Sabtu, 28 November 2009

Etika Berbicara

Etika Berbicara
§ Hendaknya pembicaran selalu di dalam kebaikan. Allah berfirman:
“Tidak ada kebaikan pada kebanyakan bisik-bisikan mereka, kecuali bisik-bisikan dari orang yang menyuruh (manusia) memberi sedekah atau berbuat ma`ruf, atau mengadakan perdamaian diantara manusia.” (An-Nisa: 114).
§ Hendaknya berbicar dengan suara yang dapat didengar, tidak terlalu keras dan tidak terlalu rendah, ungkapannya jelas dapat difahami oleh semua orang, dan tidak dibuat-buat atau dipaksakan.
§ Jangan berbicara sesuatu yang tidak bermanfaat. Hadits Rasulullah Saw menyatakan: “Termasuk kebaikan islamnya seseorang adalah meninggalkan sesuatu yang tidak berguna.” (HR. Ahmad dan Ibnu Majah).
§ Tidak perlu membicarakan semua apa yang didengar. Hadits Abu Hurairah Ra menuturkan bahwa Rasulullah Saw bersabda: “Cukuplah dosa seseorang apabila membicarakan semua apa yang didengar.” (HR. Muslim).

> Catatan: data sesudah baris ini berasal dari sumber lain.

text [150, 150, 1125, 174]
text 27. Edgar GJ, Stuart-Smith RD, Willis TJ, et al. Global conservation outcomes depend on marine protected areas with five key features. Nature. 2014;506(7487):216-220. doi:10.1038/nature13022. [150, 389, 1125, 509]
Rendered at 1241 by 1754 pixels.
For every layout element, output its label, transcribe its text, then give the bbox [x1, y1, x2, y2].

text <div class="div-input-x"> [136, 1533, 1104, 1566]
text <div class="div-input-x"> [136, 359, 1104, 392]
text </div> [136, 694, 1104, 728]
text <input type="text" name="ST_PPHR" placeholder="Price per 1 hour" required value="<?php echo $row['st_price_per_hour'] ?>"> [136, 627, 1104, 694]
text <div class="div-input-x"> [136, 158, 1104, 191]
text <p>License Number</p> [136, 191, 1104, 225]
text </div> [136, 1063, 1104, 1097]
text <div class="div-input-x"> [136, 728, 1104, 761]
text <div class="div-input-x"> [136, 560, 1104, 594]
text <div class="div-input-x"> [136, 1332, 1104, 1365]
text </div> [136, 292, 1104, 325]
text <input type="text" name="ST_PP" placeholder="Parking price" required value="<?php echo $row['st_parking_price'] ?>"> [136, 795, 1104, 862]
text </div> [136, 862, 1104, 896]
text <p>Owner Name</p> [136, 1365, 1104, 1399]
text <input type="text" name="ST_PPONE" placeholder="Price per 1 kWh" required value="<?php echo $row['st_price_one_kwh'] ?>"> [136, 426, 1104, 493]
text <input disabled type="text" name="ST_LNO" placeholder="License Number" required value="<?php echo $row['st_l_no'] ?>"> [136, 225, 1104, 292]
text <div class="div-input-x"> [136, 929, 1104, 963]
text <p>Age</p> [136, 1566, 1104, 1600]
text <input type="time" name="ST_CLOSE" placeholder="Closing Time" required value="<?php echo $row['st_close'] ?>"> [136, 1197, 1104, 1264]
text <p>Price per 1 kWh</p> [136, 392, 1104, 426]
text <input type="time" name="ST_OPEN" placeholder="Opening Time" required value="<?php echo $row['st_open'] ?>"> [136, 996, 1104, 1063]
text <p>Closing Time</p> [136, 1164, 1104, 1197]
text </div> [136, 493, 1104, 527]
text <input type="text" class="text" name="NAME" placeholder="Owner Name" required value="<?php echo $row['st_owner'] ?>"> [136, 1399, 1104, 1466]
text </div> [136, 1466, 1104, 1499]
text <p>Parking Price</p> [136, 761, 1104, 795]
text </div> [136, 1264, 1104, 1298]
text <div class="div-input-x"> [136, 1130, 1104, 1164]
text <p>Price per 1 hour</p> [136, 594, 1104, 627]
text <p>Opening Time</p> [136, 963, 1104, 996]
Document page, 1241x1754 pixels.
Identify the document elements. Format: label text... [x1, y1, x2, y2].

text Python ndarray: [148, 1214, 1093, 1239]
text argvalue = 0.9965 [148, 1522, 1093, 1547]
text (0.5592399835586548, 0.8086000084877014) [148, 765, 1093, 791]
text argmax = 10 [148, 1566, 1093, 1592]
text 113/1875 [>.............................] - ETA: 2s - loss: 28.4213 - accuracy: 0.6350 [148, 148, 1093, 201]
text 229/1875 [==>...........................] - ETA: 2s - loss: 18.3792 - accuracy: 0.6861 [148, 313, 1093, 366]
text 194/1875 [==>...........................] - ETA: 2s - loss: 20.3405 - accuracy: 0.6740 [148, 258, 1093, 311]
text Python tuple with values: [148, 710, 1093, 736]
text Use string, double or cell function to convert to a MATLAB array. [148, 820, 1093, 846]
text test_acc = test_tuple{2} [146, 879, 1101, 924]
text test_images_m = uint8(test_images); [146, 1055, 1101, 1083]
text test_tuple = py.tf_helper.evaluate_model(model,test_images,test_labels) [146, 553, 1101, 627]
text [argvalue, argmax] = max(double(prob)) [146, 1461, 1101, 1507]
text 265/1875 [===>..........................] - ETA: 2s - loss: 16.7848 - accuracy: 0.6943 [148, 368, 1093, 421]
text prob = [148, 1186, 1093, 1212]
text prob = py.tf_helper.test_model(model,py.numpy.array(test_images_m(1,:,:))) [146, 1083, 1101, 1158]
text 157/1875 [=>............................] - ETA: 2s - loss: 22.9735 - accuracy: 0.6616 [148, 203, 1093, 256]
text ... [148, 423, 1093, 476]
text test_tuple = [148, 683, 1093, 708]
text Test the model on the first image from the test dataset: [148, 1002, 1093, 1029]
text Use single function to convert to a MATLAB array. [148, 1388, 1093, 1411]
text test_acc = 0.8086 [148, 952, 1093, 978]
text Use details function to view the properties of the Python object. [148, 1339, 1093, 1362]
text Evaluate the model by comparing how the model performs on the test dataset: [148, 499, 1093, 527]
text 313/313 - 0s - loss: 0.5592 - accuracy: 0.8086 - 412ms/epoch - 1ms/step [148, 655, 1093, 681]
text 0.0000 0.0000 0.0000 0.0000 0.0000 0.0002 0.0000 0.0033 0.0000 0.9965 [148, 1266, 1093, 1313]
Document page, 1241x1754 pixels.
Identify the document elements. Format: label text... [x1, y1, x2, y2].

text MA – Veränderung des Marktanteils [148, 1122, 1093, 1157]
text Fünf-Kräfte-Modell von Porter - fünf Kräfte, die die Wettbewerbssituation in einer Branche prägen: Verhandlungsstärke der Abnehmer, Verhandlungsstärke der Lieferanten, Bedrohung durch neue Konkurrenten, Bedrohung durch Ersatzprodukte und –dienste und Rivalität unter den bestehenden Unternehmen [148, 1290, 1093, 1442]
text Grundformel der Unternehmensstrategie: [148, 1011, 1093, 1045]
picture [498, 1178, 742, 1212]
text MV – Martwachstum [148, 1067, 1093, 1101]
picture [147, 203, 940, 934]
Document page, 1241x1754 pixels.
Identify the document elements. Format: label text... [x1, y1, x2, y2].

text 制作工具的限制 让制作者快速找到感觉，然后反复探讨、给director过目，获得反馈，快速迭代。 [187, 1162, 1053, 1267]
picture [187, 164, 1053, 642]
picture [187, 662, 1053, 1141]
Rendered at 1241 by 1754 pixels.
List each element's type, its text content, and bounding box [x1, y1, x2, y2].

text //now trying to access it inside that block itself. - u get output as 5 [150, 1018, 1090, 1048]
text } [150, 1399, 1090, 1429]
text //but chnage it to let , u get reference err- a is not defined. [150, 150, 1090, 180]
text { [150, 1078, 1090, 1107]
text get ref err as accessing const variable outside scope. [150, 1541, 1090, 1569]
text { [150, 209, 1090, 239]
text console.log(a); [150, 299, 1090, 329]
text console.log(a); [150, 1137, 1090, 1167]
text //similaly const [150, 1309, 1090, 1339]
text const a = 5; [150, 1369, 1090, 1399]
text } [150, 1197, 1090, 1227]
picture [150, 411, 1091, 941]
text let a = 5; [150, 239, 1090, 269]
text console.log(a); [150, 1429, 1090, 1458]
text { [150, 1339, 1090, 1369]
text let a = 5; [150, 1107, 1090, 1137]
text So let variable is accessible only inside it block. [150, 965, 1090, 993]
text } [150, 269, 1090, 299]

§ Menghindari perdebatan dan saling membantah, sekalipun berada di pihak yang benar, dan menjauhi perkataan dusta sekalipun bercanda. Rasulullah Saw bersabda: “Aku menjamin sebuah istana di taman surga bagi siapa saja yang menghindari bertikaian (perdebatan) sekalipun ia benar; dan penjamin istana di tengah-tengah surga bagi siapa saja yang meninggalkan dusta sekalipun bercanda.” (HR. Abu Daud dan dinilai hasan oleh Al-Albani).
§ Tenang dalam berbicara dan tidak tergesa-gesa. Aisyah Ra. telah menuturkan: “Sesungguhnya Nabi Saw apabila membicarakan suatu pembicaraan, sekiranya ada orang yang menghitungnya, niscaya ia dapat menghitungnya.” (Muttafaq ‘Alaih).
§ Menghindari perkataan jorok (keji). Rasulullah Saw bersabda: “Seorang mukmin itu tidak tukang mencela atau tukang mengutuk atau keji pembicaraannya.” (HR. Bukhari di dalam Al-Adab Mufrad).
§ Menghindari sikap memaksakan diri dan banyak bicara. Di dalam hadits Jabir Ra disebutkan: “Dan sesungguhnya manusia yang paling aku benci dan yang paling jauh dariku (Rasulullah Saw) di hari Kiamat kelak adalah orang yang banyak bicara, orang yang berpura-pura fasih dan orang-orang yang mutafaihiqun.” Para shahabat bertanya: Wahai Rasulllah, apa arti mutafaihiqun? Nabi menjawab: “Orang-orang yang sombong.” (HR. Tirmidzi, dinilai hasan oleh Al-Albani).
§ Menghindari perbuatan menggunjing (ghibah) dan mengadu domba. Allah berfirman: “Dan janganlah sebagian kamu menggunjing sebagian yang lain.” (Al-Hujurat: 12).
§ Mendengarkan pembicaraan orang lain dengan baik dan tidak memotongnya, juga tidak menampakkan telah mengetahui apa yang dibicarakannya, tidak menganggap rendah pendapatnya atau mendustakannya.
§ Jangan memonopoli dalam berbicara, tetapi berikanlah kesempatan kepada orang lain untuk berbicara.
§ Menghindari perkataan kasar, keras dan ucapan yang menyakitkan perasaan dan tidak mencari-cari kesalahan orang lain dan kekeliruannya. Ini dapat mengundang kebencian, permusuhan dan pertentangan.
§ Menghindari sikap mengejek, memperolok-olok dan memandang rendah orang yang berbicara. Allah berfirman: “Wahai orang-orang yang beriman, janganlah suatu kaum mengolok-olokan kaum yang lain (karena) boleh jadi mereka (yang diolok-olok) lebih baik dari mereka. Dan jangan pula wanita-wanita mengolok-olokan wanita-wanita lain, boleh jadi wanita-wanita (yang diperolok-olok) lebih baik dari wanita (yang mengolok-olok). (QS. Al-Hujurat: 11).